Enhancing Email Security with DMARC
domain-based message authentication, reporting, & conformance
As part of an ongoing effort to combat phishing scams and increase email security, the Information Technology Services department is implementing the Domain-based Message Authentication, Reporting & Conformance (DMARC) protocol.
Bad guys and spammers can forge the "From" address on email messages to make messages appear to come from someone @bc.edu.
WHAT CAN YOU DO?
BC ITS can use technology called DMARC to protect messages sent from authorized BC senders and stop messages from unauthorized ones. By default, authorized BC senders include all students, faculty, and staff, sending messages from actual BC Gmail accounts.
BC Implementation of DMARC
The tricky part is that enabling DMARC in our current technological environment would actually prevent many legitimate messages from reaching recipients, in addition to stopping unauthorized ones. This is because many departments at BC use non-BC tools which can send emails that appear to be from “@bc.edu” email accounts but are not sent from an actual BC Gmail account. These tools include email marketing tools and other 3rd party applications, such as:
- Email Marketing Tools: Mail Chimp, Constant Contact, Salesforce etc.

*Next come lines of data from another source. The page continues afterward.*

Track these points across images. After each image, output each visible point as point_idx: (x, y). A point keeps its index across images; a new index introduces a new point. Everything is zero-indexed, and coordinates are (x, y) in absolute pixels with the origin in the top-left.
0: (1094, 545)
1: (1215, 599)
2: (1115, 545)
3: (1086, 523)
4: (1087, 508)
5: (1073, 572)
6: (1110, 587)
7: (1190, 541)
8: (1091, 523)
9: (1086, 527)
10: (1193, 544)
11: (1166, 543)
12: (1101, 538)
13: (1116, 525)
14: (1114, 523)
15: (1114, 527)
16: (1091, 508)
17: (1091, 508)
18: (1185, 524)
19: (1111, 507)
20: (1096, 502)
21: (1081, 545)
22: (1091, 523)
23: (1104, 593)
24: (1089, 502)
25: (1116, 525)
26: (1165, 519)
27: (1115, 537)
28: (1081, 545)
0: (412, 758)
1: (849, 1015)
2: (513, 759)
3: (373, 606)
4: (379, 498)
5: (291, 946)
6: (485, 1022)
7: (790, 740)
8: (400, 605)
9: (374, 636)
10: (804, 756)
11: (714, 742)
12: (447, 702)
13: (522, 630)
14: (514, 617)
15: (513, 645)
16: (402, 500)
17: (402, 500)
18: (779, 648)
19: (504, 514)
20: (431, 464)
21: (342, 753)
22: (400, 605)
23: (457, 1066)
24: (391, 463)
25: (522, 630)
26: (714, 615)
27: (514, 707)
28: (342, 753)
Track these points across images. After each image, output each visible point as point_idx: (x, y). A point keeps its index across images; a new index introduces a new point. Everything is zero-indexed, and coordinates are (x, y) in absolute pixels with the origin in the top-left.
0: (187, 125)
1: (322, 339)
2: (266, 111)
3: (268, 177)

- 3rd Party Applications: Qualtrics, ZenDesk, AutoDesk, and Cashnet
These tools must all be made DMARC compliant by working with the vendors to ensure your accounts are set up in a way that meets the DMARC requirements.
What Do You Need to Do?
If you use an email marketing tool or a 3rd party application to send emails that appear to be from @bc.edu email accounts, please let us know by filling out this google form. We will use this information to determine if any action is needed to ensure your emails reach their intended audiences after DMARC is turned on.
For security reasons, we may need to enable DMARC in the next 6-18 months, so verifying your tools are compliant beforehand will ensure they continue to work once DMARC is enabled.